Magnolia Bluff was one of the original estates on the Westchester waterfront. Built by Ruth’s grandfather, Thomas Emeraldine, after he acquired the Western Railroad, the Tudor mansion was the toast of the summer season. Adorned with striking pitched copper roofs, the elegant main house was ornamented with sturdy but sophisticated herringbone-patterned brick, complemented by accents of wood on the stucco lower walls. It sat on an enviable land outcropping with the sea on three sides, and the property’s expansive lawns and gardens were designed to take full advantage of the cool ocean breeze. In spite of its seeming formality, Magnolia Bluff held the majority of Ruth’s most treasured childhood memories. It was the only place where she and Harry could just be for weeks on end, happily swimming in the sound, sunning on their small stretch of sand, and riding bikes to the confectionery for Mary Janes and Hershey’s bars.

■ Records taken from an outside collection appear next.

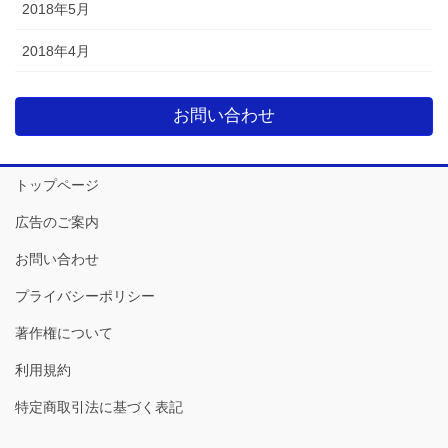
2018年5月
2018年4月
お問い合わせ
トップページ
広告のご案内
お問い合わせ
プライバシーポリシー
著作権について
利用規約
特定商取引法に基づく表記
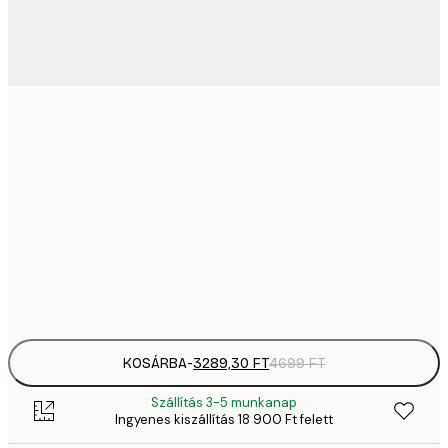
3289,
21x30 cm
4
4882,
30x40 cm
6
82
50x70 cm
11 
Frame
options
KOSÁRBA
-
3289,30 FT
4699 FT
Szállítás 3-5 munkanap
Ingyenes kiszállítás 18 900 Ft felett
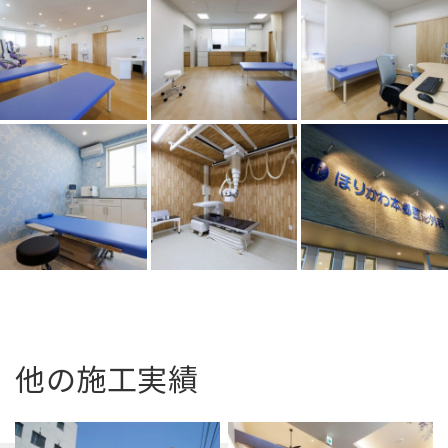
他の施工実績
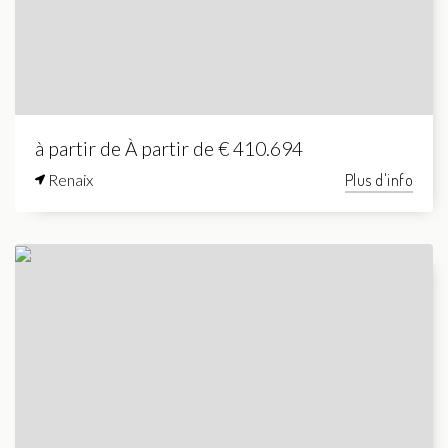
à partir de À partir de € 410.694
Renaix
Plus d'info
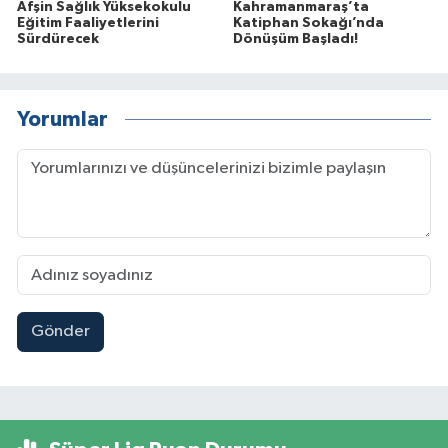
Afşin Sağlık Yüksekokulu
Kahramanmaraş’ta
Eğitim Faaliyetlerini
Katiphan Sokağı’nda
Sürdürecek
Dönüşüm Başladı!
Yorumlar
Gönder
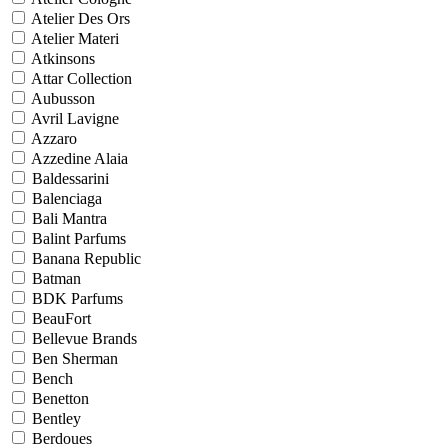
Atelier Des Ors
Atelier Materi
Atkinsons
Attar Collection
Aubusson
Avril Lavigne
Azzaro
Azzedine Alaia
Baldessarini
Balenciaga
Bali Mantra
Balint Parfums
Banana Republic
Batman
BDK Parfums
BeauFort
Bellevue Brands
Ben Sherman
Bench
Benetton
Bentley
Berdoues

The first few summers after Harry died, Ruth felt that her once joyful retreat had become more of a haunted house. The smell of fresh-cut grass mingling with the mild tang of the sea, the peaceful embrace of the canopy of trees that lined the long drive, the craggy rock stairs leading down to the water, all of it just reminded her of how alone she felt without her brother. How he would have marveled at the transformation of their once-quiet village. With the new D. W. Griffith studio on Mr. Flagler’s old estate, her mother’s parties were now often frequented by Douglas Fairbanks and Mary Pickford, and the yacht club had moved, expanding membership to include many insufferable young men that Harry would have loved to dissect and teasingly suggest to Ruth as suitable mates. But without Harry, all the joy of the seaside home was gone.

By the time Robert entered her life, Ruth avoided Magnolia Bluff in summer altogether, preferring to go when the house stood empty. Her parents thought she was mad, but she found it comforting, perhaps because the gloominess of a beach town in winter better matched her mood. The damp, dark rooms and covered furniture, the cold, windy beach and empty streets—she found it peaceful somehow.

Now that she was officially engaged, she knew it was time to clean out the ghosts of Harry and reclaim it as her own.